Though able to move into their new home, La Neuva Decimotercia, Cathedral City spent much of the International Era as a mid-table club at best, with one of several sojourns in the CMSC2 giving them, in XXXV, a first significant title by topping the second division table. Prior to this however, the Cats had for a time enjoyed a breakthrough period under Charlie Cunningham, winning few friends with their industrial style of play but placing third in XXVIII’s Apertura stage in a hugely congested race for the Champions’ Cup places behind runaway leaders Albrecht FC. Catedral ultimately produced a stunning run to the leading UICA competition’s semi-finals and followed it up the following season with a top-four league finish, powered by the combination up front of troubled former wonderkid Jason Federici and Kura-Pellandi boxer-turned-targetman Teddy Ozi-Meyer, and the defensive partnership of C&M stars Caleb Christmas and Enrique Silva de Aviz.
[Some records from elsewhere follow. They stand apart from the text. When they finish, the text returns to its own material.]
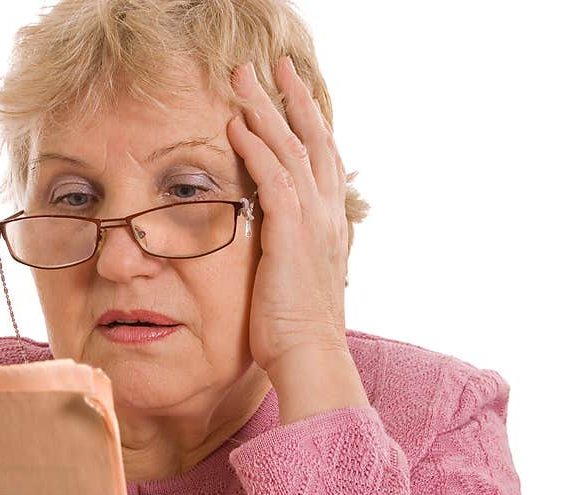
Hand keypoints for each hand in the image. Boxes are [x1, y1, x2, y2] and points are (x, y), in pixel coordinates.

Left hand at [227, 56, 349, 373]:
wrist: (309, 356)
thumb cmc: (296, 326)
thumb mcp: (299, 277)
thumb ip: (293, 247)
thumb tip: (279, 238)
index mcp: (329, 222)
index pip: (322, 157)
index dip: (308, 121)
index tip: (292, 93)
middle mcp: (327, 213)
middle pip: (313, 139)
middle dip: (292, 98)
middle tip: (273, 65)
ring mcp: (313, 221)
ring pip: (292, 149)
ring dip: (268, 110)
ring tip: (245, 79)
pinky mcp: (292, 235)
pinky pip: (274, 178)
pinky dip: (256, 149)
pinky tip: (237, 126)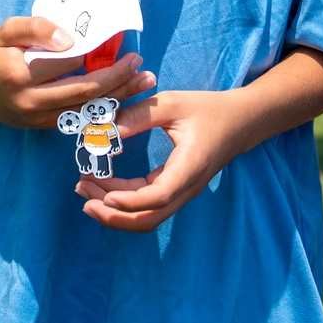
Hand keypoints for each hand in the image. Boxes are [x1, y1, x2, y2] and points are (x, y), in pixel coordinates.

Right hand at [0, 18, 155, 129]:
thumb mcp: (8, 30)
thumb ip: (37, 27)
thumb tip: (71, 39)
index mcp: (21, 74)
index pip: (68, 66)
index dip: (97, 58)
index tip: (123, 48)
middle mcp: (29, 102)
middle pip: (84, 92)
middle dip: (118, 80)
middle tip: (142, 67)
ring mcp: (35, 119)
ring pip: (84, 111)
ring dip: (117, 98)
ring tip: (143, 84)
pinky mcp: (40, 127)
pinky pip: (77, 121)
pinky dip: (101, 110)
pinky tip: (123, 99)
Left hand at [75, 90, 249, 231]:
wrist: (241, 121)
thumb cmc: (207, 109)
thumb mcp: (172, 103)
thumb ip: (139, 115)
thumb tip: (104, 130)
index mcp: (189, 167)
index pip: (158, 196)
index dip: (129, 201)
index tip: (103, 195)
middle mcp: (186, 187)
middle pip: (149, 218)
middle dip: (113, 214)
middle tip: (81, 194)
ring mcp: (182, 192)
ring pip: (147, 217)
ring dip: (115, 211)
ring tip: (85, 191)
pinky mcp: (176, 190)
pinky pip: (148, 206)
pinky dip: (124, 202)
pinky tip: (103, 188)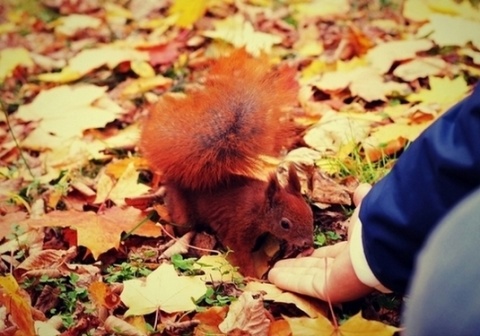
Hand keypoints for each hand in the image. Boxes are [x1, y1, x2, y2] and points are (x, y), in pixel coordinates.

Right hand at [268, 183, 372, 302]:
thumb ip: (360, 201)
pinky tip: (272, 276)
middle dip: (296, 267)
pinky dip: (287, 280)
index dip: (314, 255)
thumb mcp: (363, 208)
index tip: (303, 251)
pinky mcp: (329, 289)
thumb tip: (361, 189)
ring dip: (288, 274)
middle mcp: (344, 270)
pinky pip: (303, 284)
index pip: (329, 257)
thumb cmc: (372, 226)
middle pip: (313, 269)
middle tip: (279, 265)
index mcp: (352, 254)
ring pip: (305, 278)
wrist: (382, 242)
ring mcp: (336, 282)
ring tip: (271, 272)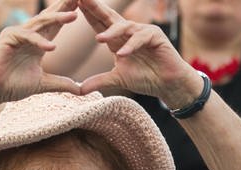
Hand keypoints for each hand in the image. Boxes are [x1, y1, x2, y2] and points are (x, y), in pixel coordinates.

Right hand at [0, 0, 80, 102]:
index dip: (70, 14)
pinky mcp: (7, 39)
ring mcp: (17, 34)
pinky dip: (39, 42)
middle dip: (66, 6)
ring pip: (40, 23)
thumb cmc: (11, 86)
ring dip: (58, 18)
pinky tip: (51, 48)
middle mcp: (28, 34)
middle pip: (51, 17)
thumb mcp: (43, 84)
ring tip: (75, 15)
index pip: (57, 24)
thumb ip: (61, 84)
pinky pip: (27, 37)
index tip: (87, 6)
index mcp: (38, 42)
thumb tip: (80, 90)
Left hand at [79, 0, 202, 108]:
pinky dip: (131, 46)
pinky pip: (141, 38)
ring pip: (125, 27)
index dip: (87, 13)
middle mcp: (128, 32)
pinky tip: (123, 54)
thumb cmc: (145, 78)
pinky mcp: (156, 37)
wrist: (167, 85)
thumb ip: (99, 81)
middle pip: (109, 17)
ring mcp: (143, 32)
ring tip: (99, 40)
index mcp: (117, 39)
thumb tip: (79, 90)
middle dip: (95, 8)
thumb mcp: (117, 79)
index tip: (73, 4)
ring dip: (112, 33)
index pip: (99, 23)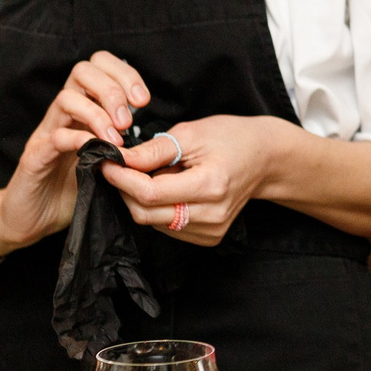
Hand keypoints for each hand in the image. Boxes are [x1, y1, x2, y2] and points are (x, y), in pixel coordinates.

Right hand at [0, 53, 153, 250]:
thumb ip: (125, 145)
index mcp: (83, 109)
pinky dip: (78, 138)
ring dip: (97, 113)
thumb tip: (158, 140)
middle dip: (111, 89)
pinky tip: (95, 149)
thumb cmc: (72, 189)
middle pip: (83, 71)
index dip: (124, 74)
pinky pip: (55, 136)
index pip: (99, 67)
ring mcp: (47, 133)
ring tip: (116, 138)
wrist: (32, 220)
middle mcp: (63, 115)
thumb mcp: (106, 162)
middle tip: (128, 120)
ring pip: (66, 97)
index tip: (143, 100)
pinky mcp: (34, 157)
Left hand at [103, 114, 284, 246]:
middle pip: (147, 213)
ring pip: (153, 223)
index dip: (121, 178)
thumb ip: (153, 150)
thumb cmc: (231, 138)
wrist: (264, 159)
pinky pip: (167, 228)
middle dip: (124, 190)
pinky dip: (156, 209)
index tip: (106, 162)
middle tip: (117, 167)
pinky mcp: (209, 238)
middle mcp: (212, 215)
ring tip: (149, 174)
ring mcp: (211, 231)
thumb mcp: (191, 133)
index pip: (150, 193)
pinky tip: (166, 189)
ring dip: (140, 200)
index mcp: (210, 185)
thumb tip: (119, 160)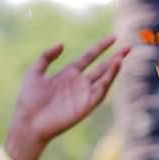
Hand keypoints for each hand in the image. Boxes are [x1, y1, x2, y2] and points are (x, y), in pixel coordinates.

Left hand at [3, 37, 131, 159]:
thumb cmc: (29, 99)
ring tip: (122, 57)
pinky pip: (101, 91)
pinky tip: (114, 68)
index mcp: (68, 74)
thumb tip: (62, 44)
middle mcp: (79, 83)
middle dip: (116, 57)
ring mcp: (84, 94)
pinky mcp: (87, 105)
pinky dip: (109, 79)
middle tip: (129, 48)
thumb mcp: (35, 71)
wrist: (30, 121)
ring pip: (104, 78)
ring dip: (114, 68)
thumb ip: (47, 56)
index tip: (113, 38)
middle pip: (102, 67)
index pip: (90, 57)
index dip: (101, 47)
Internal strife cost the club dearly thereafter. Owner Nigel Morilla sacked Cunningham after a weak start and hired Luís Enrique Torrealba, but the former coach soon hit back in the press. Accusations of financial impropriety led to an ultimately fruitless police investigation, but the club thereafter was placed in the hands of a fans consortium. On-field the ship was steadied despite the arrest of Federici for cocaine possession and curb crawling, but the club was soon reliant on free signings and youth team products. The latter served them well enough for a time, but El din’s well of talent was increasingly being monopolised by the Marbles, now billionaire-owned and clearly the city’s leading club.
In their final seasons under Fran Russell, Catedral once again attempted to reinvent themselves as standard-bearers for Hispanic Marquez, as well as targeting players from Aguazul, Valladares and other Spanish-speaking countries. It served them adequately, before everything in Candelariasian football went kaboom or, if you must, kabum.